Francisco Argeñal chief of meteorology at Honduras’ Center for Atmospheric, Oceanographic and Seismic Studies, said he expected more of the country’s rivers to jump their banks.
The U.S. National Hurricane Center forecast that parts of Nicaragua and Honduras could receive 15 to 25 inches of rain, with 40 inches possible in some isolated parts.
Eta left a path of destruction across northern Nicaragua starting with the coastal city of Bilwi.
In Bilwi on Wednesday, civil defense brigades worked to clear streets of downed trees, power lines and sheets of metal roofing. Some neighborhoods were completely flooded. Vice President and first lady Rosario Murillo said more than 51,000 families remained without power in the affected areas.
“The debris teams are starting to work and we still can’t give a sense of what happened,” said Ivania Díaz, a local government official in Bilwi. “We have seen very humble homes completely destroyed.”

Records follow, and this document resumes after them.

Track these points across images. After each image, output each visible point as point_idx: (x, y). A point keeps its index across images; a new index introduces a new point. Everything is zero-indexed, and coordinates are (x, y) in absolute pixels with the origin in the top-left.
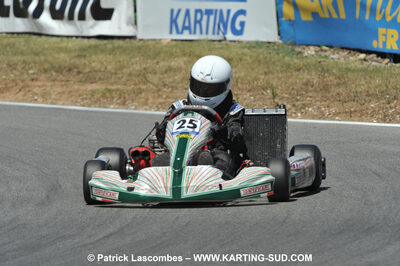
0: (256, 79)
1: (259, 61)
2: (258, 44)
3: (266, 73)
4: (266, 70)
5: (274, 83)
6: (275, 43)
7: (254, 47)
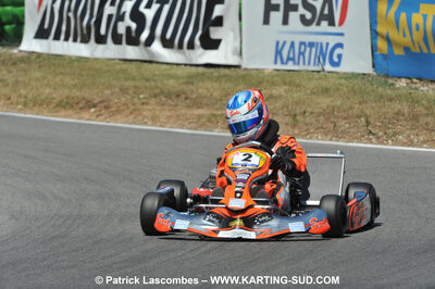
0: (351, 108)
1: (355, 92)
2: (354, 76)
3: (360, 103)
4: (360, 99)
5: (368, 112)
6: (369, 75)
7: (350, 78)
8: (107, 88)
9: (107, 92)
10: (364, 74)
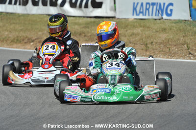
0: (179, 39)
1: (180, 30)
2: (180, 21)
3: (184, 36)
4: (184, 34)
5: (188, 41)
6: (188, 21)
7: (178, 23)
8: (40, 31)
9: (40, 33)
10: (185, 20)
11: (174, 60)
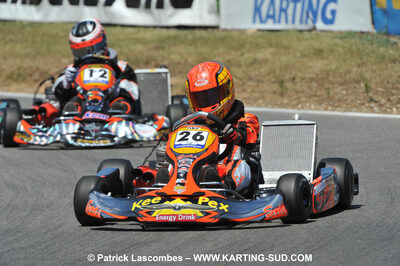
0: (349, 72)
1: (352, 53)
2: (351, 34)
3: (359, 66)
4: (359, 62)
5: (368, 75)
6: (368, 33)
7: (346, 37)
10: (362, 33)
11: (340, 114)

South of Bilwi, closer to where Eta came ashore Tuesday, the seaside Miskito community of Wawa Bar was devastated. The military had evacuated the community before Eta hit, but what residents found Wednesday was distressing. Wind-twisted trees, shredded roofs and some structures damaged beyond recognition sat within view of the sea.

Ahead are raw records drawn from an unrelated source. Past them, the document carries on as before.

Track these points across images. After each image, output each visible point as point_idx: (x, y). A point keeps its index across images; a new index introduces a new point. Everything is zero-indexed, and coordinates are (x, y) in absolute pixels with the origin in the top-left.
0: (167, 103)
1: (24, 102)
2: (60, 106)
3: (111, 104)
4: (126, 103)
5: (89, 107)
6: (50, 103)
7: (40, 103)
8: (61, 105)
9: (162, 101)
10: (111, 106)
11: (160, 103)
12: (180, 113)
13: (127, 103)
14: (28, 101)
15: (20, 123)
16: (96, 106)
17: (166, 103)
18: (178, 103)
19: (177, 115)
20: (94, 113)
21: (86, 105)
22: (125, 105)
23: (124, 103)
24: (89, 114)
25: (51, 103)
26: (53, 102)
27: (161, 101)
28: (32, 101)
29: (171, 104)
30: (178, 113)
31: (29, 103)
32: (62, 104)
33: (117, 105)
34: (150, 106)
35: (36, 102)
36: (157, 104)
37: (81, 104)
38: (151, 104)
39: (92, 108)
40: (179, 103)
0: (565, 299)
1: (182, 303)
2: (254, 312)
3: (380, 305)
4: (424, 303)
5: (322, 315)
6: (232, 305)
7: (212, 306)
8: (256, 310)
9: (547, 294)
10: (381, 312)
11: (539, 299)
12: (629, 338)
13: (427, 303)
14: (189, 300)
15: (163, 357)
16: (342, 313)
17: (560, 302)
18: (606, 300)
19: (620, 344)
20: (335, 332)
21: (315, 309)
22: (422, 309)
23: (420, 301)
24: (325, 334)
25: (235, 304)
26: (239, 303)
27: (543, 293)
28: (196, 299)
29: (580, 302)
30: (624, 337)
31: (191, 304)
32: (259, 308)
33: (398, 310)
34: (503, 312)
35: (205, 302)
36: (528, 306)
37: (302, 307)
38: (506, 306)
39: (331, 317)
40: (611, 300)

“There’s nothing standing here,” an unidentified resident told a local television station. “Wawa Bar is now a Miskito community where destruction reigns.”

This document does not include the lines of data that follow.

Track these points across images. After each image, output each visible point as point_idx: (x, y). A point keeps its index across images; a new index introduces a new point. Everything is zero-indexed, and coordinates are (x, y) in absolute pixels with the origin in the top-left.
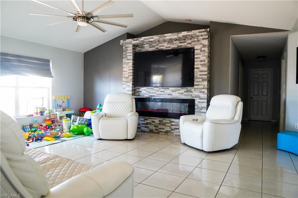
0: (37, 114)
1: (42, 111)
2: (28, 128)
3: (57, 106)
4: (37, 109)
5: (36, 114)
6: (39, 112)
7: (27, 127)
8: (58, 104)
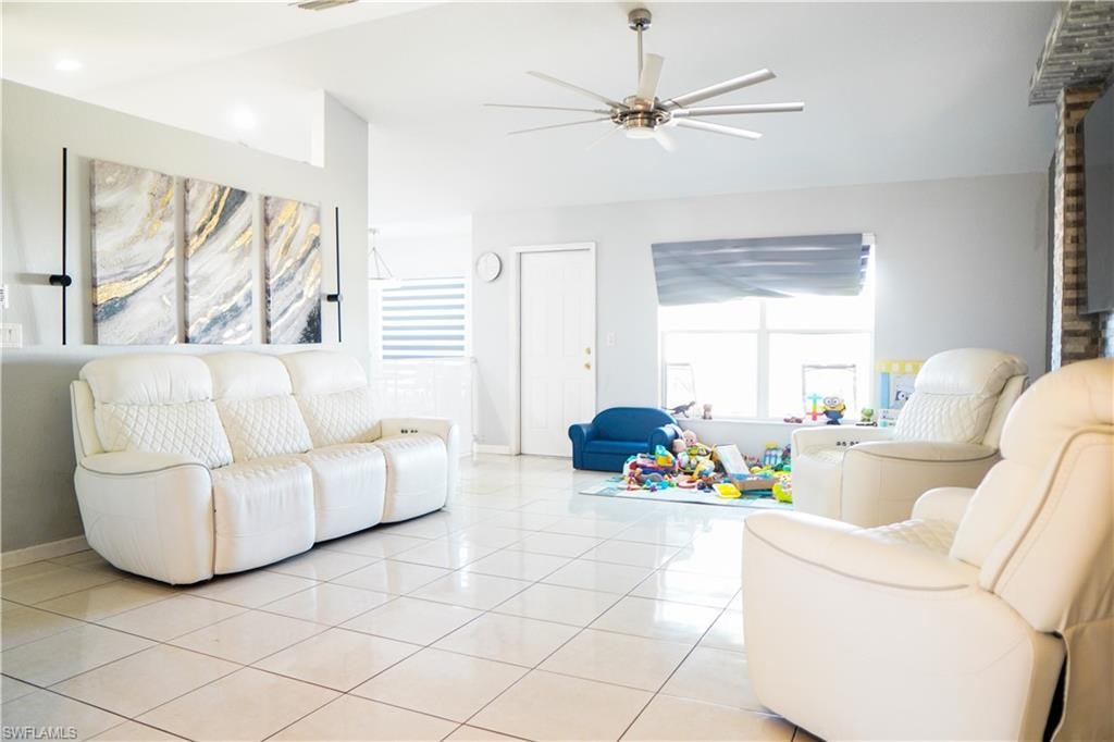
0: (814, 418)
1: (829, 409)
2: (776, 457)
3: (897, 399)
4: (815, 402)
5: (810, 417)
6: (820, 411)
7: (773, 453)
8: (898, 393)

Inland there was flooding in Sarawas and the Prinzapolka river had risen more than 10 feet and threatened communities along its banks. “We are watching the Prinzapolka because there could be risk of an overflow,” Murillo said in a news conference Wednesday.
Murillo said the government was preparing a damage report that would be used to request international assistance.
Nicaragua’s meteorology director Marcio Baca said the storm was saturating the north and Pacific coast of the country with heavy rain. He compared it to Hurricane Joan in 1988.
Two gold miners were killed in a landslide Tuesday in Bonanza, about 100 miles west of where Eta made landfall, said Lt. Cesar Malespin of the Bonanza Fire Department.
In the northern province of Jinotega, communities were already flooded. Floodwaters took down a suspension bridge over the Wamblan river and some 30 people were evacuated early Wednesday from Wiwili, according to local radio.
Northern Nicaragua is home to most of the country’s production of coffee, a critical export. Lila Sevilla, president of the National Alliance of Nicaraguan Coffee Producers, said they were concerned about landslides that could affect coffee plants and block roads needed to bring the harvest to market.
“It’s still early to evaluate the impact of the rain, but we can expect damage to the road network in the northern towns,” Sevilla said. The harvest hadn’t started yet, but extended rain could cause the coffee to mature too quickly and affect its quality, she said.
In the Pacific, Tropical Storm Odalys continued to move across the open ocean and posed no threat to land.